A stabilisation of weak global economic data suggests there has been a temporary slowdown in economic activity, rather than a lasting dip, manager of the Henderson Strategic Bond Fund has said.
John Pattullo, who manages the Strategic Bond Fund with Jenna Barnard at Henderson Global Investors, said he believed the market was broadly through this soft patch and was ‘fairly optimistic going forward’.
Pattullo attributed the weakness in global economic growth to a variety of factors, including weather, events in Japan and the sharp rise and subsequent fall that was seen in oil prices.
A move by the country members of the International Energy Agency to release oil reserves was seen as providing a boost to consumers in particular by helping to ease supply restrictions that had contributed to the spike in the price of oil.

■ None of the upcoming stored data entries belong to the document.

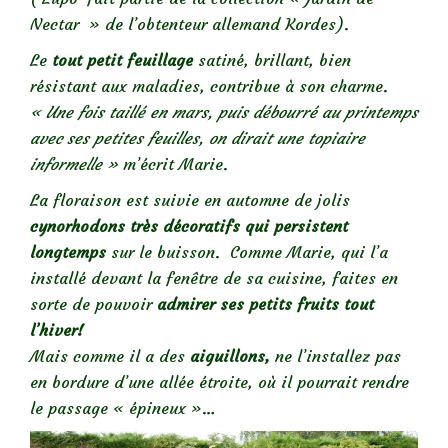
Nectar » de l’obtenteur allemand Kordes).
Le
tout petit feuillage
satiné, brillant, bien
résistant aux maladies, contribue à son charme.
« Une fois taillé en mars, puis débourré au printemps
avec ses petites feuilles, on dirait une topiaire
informelle »
m’écrit Marie.
La floraison est suivie en automne de jolis
cynorhodons très décoratifs qui persistent
longtemps
sur le buisson. Comme Marie, qui l’a
installé devant la fenêtre de sa cuisine, faites en
sorte de pouvoir
admirer ses petits fruits tout
l’hiver!
Mais comme il a des
aiguillons,
ne l’installez pas
en bordure d’une allée étroite, où il pourrait rendre
le passage « épineux »…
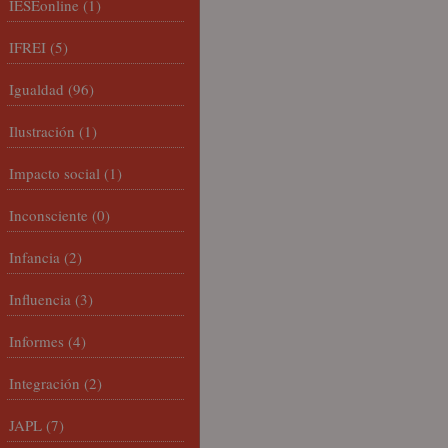
IESEonline
(1)
IFREI
(5)
Igualdad
(96)
Ilustración
(1)
Impacto social
(1)
Inconsciente
(0)
Infancia
(2)
Influencia
(3)
Informes
(4)
Integración
(2)
JAPL
(7)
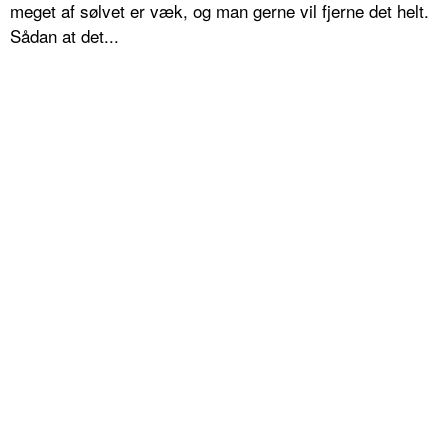
meget af sølvet er væk, og man gerne vil fjerne det helt.
Sådan at det...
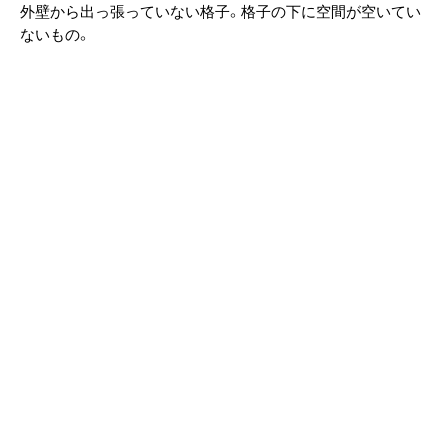
外壁から出っ張っていない格子。格子の下に空間が空いてい
ないもの。
◆出格子（でごうし）
外壁から出っ張っていて、足元が浮いているもの。現在の出
窓のような格子。
◆通り庇（とおりひさし）
間口いっぱいに設けられた庇。1階の高さはある程度決められ
ており、建物全体の高さは違えど通り庇の高さは統一され、美
しい街並みを生み出していた。
◆虫籠窓（むしこまど）
堅格子を土で塗り込み、通風や採光のために設けられたも
の。京都の暑い夏には欠かせない要素。外観から虫籠（むし
こ）と呼ばれる。
◆一文字瓦（いちもんじかわら）
軒先の垂れの下端が一直線になるようにした軒瓦。軒瓦も統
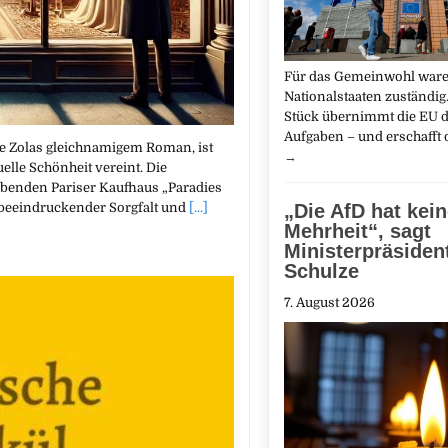
Für das Gemeinwohl ware
Nationalstaaten zuständig.
Stück übernimmt die EU d
Aufgaben – und erschafft
e Zolas gleichnamigem Roman, ist
→
uelle Schönheit vereint. Die
ebenden Pariser Kaufhaus „Paradies
t beeindruckender Sorgfalt und
[...]
„Die AfD hat kei
Mehrheit“, sagt
Ministerpräsiden
Schulze
7. August 2026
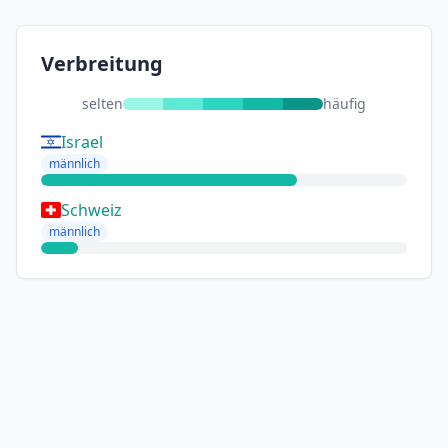
Verbreitung
selten
häufig
Israel
männlich
Schweiz
männlich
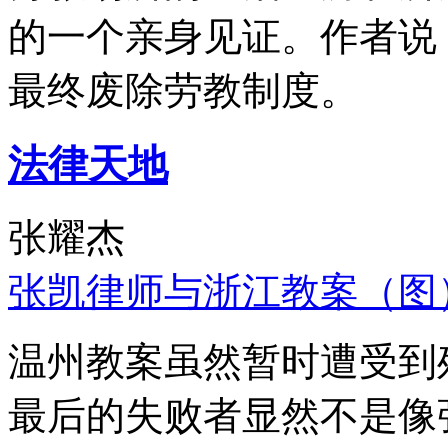
的一个亲身见证。作者说
最终废除劳教制度。
法律天地
张耀杰
张凯律师与浙江教案（图
温州教案虽然暂时遭受到
最后的失败者显然不是像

Commenting on higher yielding bonds being issued, Patullo said the default environment for companies remained strong.
“We still like high yield [bonds], but selectively. We’ve only brought about 18 per cent of the issuance this year,” he said.
He said the fixed income team were very mindful of interest rate risk and were wary of holding sovereign (government issued) bonds as these are sensitive to changes in interest rates.
The European Central Bank has already raised interest rates for the eurozone countries this year by 0.25 per cent, and some analysts are expecting a further small rise in rates soon.
In the UK, however, the market has pushed back its predictions for incremental increases in interest rates.
Writing on 22 June, Michael Riddell a fixed income fund manager at M&G Investments said: “The markets are now pricing in a first rate hike in the UK for August 2012, which is quite incredible if you consider that back in January...the markets were pricing in three 0.25 per cent rate hikes this year along.”
While economists and analysts differ on when they believe interest rates will rise from the current 0.50 per cent level, the minutes from the Bank of England Monetary Policy Committee meeting suggested increased concern about sluggish economic growth.
The minutes, published on 22 June, said: “Most members judged that it was appropriate to maintain the current stance of monetary policy at this meeting. The current weakness of demand growth was likely to persist for longer than previously thought.”